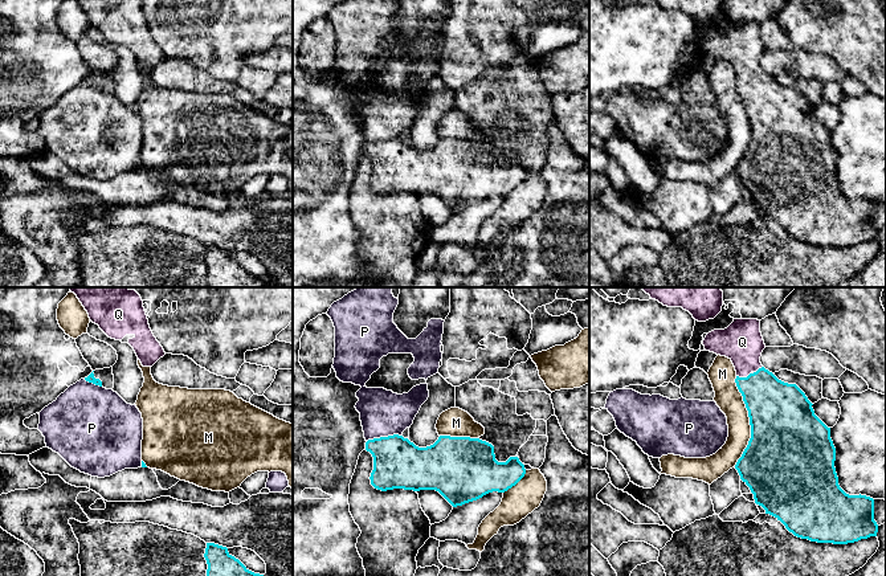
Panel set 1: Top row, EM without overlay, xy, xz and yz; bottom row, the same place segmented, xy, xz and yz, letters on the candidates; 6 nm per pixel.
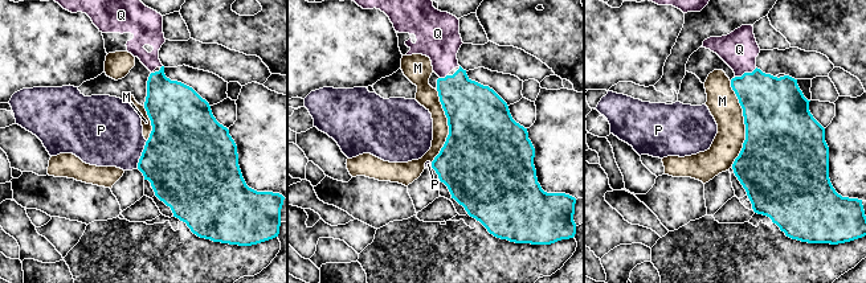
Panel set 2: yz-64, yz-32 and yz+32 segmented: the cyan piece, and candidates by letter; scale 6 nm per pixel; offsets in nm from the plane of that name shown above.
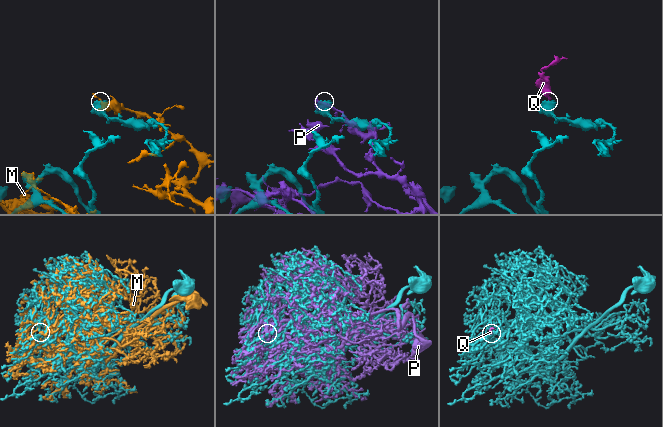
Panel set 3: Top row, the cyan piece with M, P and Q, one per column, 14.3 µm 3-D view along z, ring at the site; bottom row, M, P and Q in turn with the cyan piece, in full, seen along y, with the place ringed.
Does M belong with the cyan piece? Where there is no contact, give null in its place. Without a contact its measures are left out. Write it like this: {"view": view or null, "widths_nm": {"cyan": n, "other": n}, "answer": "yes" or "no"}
{"view": "yz", "widths_nm": {"cyan": 440, "other": 160}, "answer": "no"}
------------------------------------------------------------
• _Work instructions_
Reproduce all of the material exactly, apart from the pictures.

• _Output of the exercise_
Panel set 1: Top row, EM without overlay, xy, xz and yz; bottom row, the same place segmented, xy, xz and yz, letters on the candidates; 6 nm per pixel.
Panel set 2: yz-64, yz-32 and yz+32 segmented: the cyan piece, and candidates by letter; scale 6 nm per pixel; offsets in nm from the plane of that name shown above.
Panel set 3: Top row, the cyan piece with M, P and Q, one per column, 14.3 µm 3-D view along z, ring at the site; bottom row, M, P and Q in turn with the cyan piece, in full, seen along y, with the place ringed.
Does M belong with the cyan piece? Where there is no contact, give null in its place. Without a contact its measures are left out. Write it like this: {"view": view or null, "widths_nm": {"cyan": n, "other": n}, "answer": "yes" or "no"}
{"view": "yz", "widths_nm": {"cyan": 440, "other": 160}, "answer": "no"}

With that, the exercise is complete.